EXERCISE TASK – Can you swap "scientific name" for "taxon name" in the stretch of the listing from the line containing "family: Phyllanthaceae" through the line containing "family: Burseraceae", changing nothing else? Return only those lines.

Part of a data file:
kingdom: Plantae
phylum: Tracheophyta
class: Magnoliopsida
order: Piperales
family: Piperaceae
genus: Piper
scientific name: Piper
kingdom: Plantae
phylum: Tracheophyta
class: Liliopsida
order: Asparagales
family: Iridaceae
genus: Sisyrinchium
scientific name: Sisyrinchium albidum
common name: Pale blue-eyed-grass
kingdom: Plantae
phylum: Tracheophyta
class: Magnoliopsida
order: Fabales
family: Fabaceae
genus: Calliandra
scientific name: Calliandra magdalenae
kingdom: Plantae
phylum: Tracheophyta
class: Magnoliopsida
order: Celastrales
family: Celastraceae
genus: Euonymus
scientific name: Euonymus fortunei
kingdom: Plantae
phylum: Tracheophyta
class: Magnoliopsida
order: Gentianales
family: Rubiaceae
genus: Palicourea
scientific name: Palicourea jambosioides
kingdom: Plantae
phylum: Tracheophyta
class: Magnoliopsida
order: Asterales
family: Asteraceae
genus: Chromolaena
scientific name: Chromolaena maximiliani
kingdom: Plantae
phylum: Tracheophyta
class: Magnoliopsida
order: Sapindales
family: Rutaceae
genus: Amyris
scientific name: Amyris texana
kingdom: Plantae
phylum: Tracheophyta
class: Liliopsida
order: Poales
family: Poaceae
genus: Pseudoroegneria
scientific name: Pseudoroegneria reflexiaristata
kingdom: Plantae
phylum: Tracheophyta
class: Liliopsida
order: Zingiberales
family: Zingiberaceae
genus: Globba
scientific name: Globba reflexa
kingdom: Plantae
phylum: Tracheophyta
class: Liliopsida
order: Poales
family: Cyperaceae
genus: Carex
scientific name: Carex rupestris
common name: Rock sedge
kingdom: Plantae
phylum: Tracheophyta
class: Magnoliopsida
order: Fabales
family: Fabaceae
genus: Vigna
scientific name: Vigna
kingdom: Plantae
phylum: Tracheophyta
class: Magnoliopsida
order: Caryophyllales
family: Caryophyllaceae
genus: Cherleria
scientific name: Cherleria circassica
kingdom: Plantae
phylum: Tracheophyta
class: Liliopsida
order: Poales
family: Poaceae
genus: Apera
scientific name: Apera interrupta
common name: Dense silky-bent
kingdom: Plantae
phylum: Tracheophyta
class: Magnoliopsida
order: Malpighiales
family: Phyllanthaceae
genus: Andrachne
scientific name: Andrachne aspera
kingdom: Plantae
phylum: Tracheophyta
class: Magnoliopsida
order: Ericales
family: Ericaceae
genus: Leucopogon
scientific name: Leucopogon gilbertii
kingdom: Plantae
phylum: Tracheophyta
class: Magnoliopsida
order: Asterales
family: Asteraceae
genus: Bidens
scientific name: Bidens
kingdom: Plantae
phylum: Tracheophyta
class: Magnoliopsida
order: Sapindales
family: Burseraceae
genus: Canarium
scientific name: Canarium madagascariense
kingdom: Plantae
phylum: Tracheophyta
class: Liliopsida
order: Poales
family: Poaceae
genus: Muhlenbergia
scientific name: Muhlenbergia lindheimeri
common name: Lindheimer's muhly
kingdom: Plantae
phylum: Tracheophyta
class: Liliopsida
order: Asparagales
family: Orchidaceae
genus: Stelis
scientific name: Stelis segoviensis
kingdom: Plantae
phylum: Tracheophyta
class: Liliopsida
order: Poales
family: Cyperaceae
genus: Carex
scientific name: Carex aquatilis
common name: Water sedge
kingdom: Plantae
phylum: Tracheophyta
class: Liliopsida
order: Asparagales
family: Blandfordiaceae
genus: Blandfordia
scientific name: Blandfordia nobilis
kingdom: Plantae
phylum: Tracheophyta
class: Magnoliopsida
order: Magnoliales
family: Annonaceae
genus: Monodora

CORRECT RESULT –
family: Phyllanthaceae
genus: Andrachne
taxon name: Andrachne aspera
kingdom: Plantae
phylum: Tracheophyta
class: Magnoliopsida
order: Ericales
family: Ericaceae
genus: Leucopogon
taxon name: Leucopogon gilbertii
kingdom: Plantae
phylum: Tracheophyta
class: Magnoliopsida
order: Asterales
family: Asteraceae
genus: Bidens
taxon name: Bidens
kingdom: Plantae
phylum: Tracheophyta
class: Magnoliopsida
order: Sapindales
family: Burseraceae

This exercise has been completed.